In the AcneApp case, the defendants claimed that their apps could treat acne with colored lights emitted from a mobile device. To support the claim, the AcneApp marketers relied on a study published by the British Journal of Dermatology, claiming that the study showed blue and red light treatments eliminated p-bacteria (a major cause of acne) and reduced skin blemishes. The FTC determined that AcneApp falsely claimed that the British Journal of Dermatology study proves that red and blue light therapy is an effective acne treatment.

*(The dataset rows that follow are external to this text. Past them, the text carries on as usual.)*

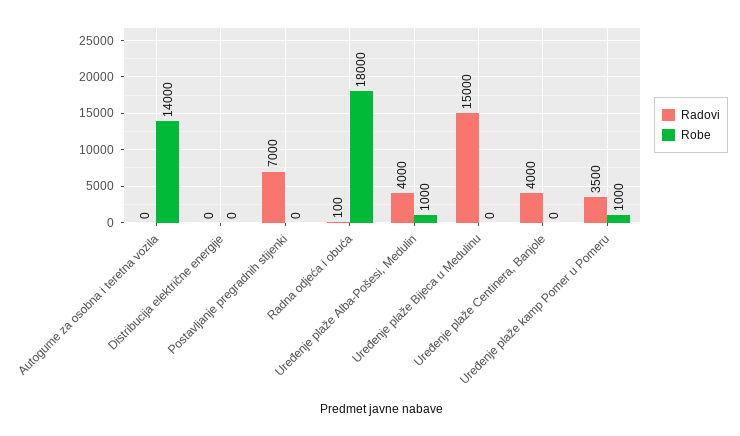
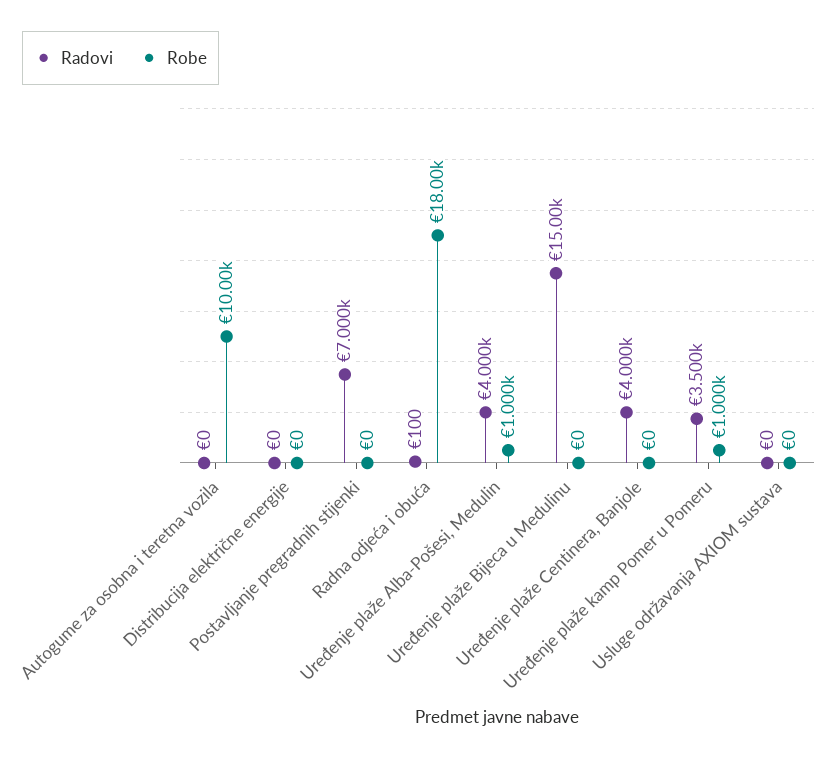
  {
    "Radovi": {
      "Autogume za osobna i teretna vozila": 0,
      "Distribucija električne energije": 0,
      "Postavljanje pregradnih stijenki": 7000,
      "Radna odjeća i obuća": 100,
      "Uređenje plaže Alba-Pošesi, Medulin": 4000,
      "Uređenje plaže Bijeca u Medulinu": 15000,
      "Uređenje plaže Centinera, Banjole": 4000,
-     "Uređenje plaže kamp Pomer u Pomeru": 3500
+     "Uređenje plaže kamp Pomer u Pomeru": 3500,
+     "Usluge održavanja AXIOM sustava": 0
    },
    "Robe": {
-     "Autogume za osobna i teretna vozila": 14000,
+     "Autogume za osobna i teretna vozila": 10000,
      "Distribucija električne energije": 0,
      "Postavljanje pregradnih stijenki": 0,
      "Radna odjeća i obuća": 18000,
      "Uređenje plaže Alba-Pošesi, Medulin": 1000,
      "Uređenje plaže Bijeca u Medulinu": 0,
      "Uređenje plaže Centinera, Banjole": 0,
-     "Uređenje plaže kamp Pomer u Pomeru": 1000
+     "Uređenje plaže kamp Pomer u Pomeru": 1000,
+     "Usluge održavanja AXIOM sustava": 0
    }
  }

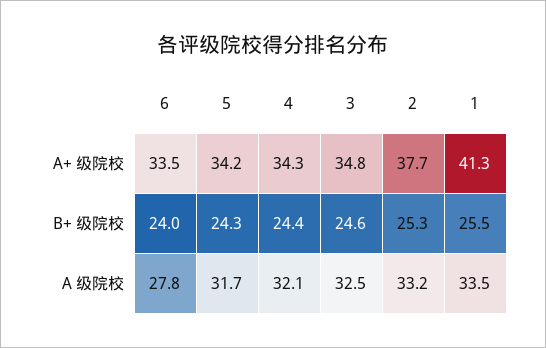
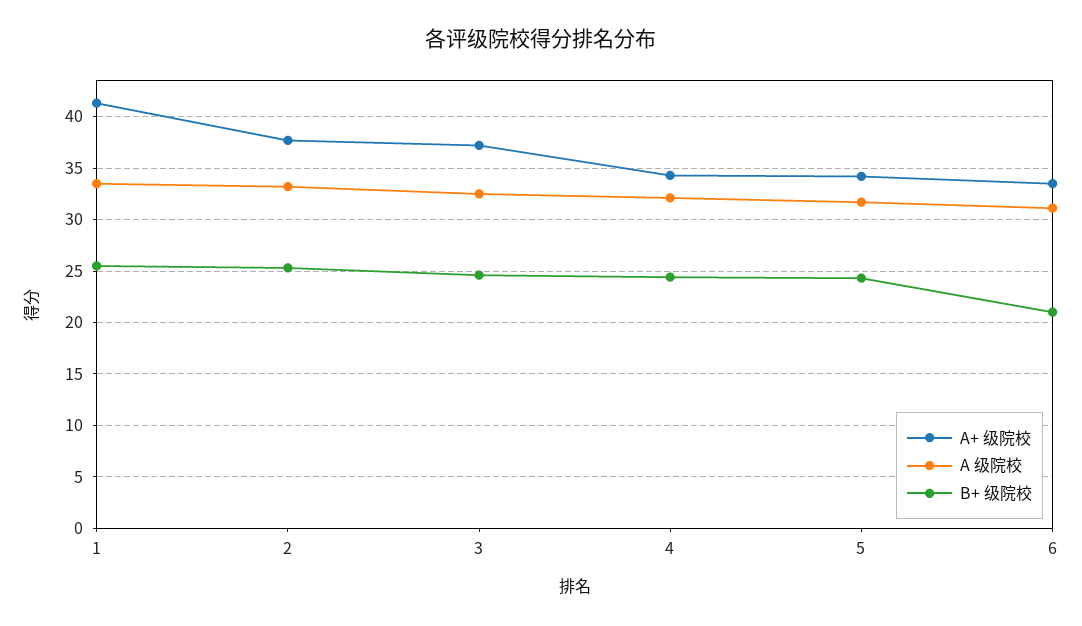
  {
    "A+ 级院校": {
      "6": 33.5,
      "5": 34.2,
      "4": 34.3,
-     "3": 34.8,
+     "3": 37,
      "2": 37.7,
      "1": 41.3
    },
    "B+ 级院校": {
-     "6": 24,
+     "6": 21,
      "5": 24.3,
      "4": 24.4,
      "3": 24.6,
      "2": 25.3,
      "1": 25.5
    },
    "A 级院校": {
-     "6": 27.8,
+     "6": 31,
      "5": 31.7,
      "4": 32.1,
      "3": 32.5,
      "2": 33.2,
      "1": 33.5
    }
  }

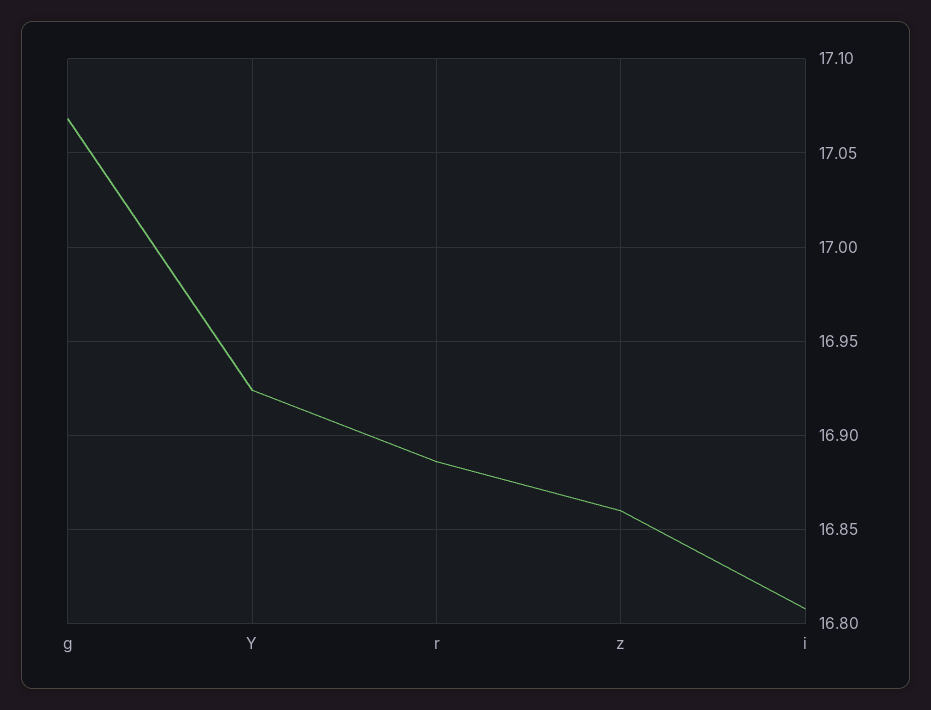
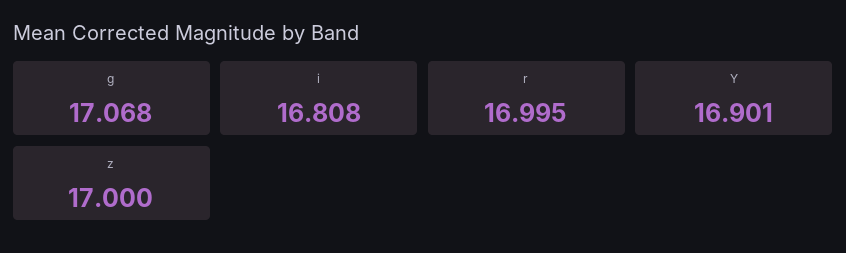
  {
    "g": 17.068,
-   "Y": 16.925,
+   "Y": 16.901,
-   "r": 16.885,
+   "r": 16.995,
-   "z": 16.86,
+   "z": 17,
    "i": 16.808
  }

The FTC order prohibits Acne Pwner and AcneApp from making acne-treatment claims about their mobile apps and other medical devices” without at least two adequate and well controlled human clinical studies. The requirement for two clinical studies is the same standard that the FTC applied in recent settlements with a dietary supplement manufacturer over weight loss claims for its dietary supplements, and with a food marketer over its claims that one of its products reduced the duration of acute diarrhea and reduced school absences. In another recent settlement, FTC ordered Reebok to provide one clinical study to substantiate fitness claims for its toning shoes.

The marketers of Acne Pwner and AcneApp were also ordered to pay the FTC $1,700 and $14,294, respectively.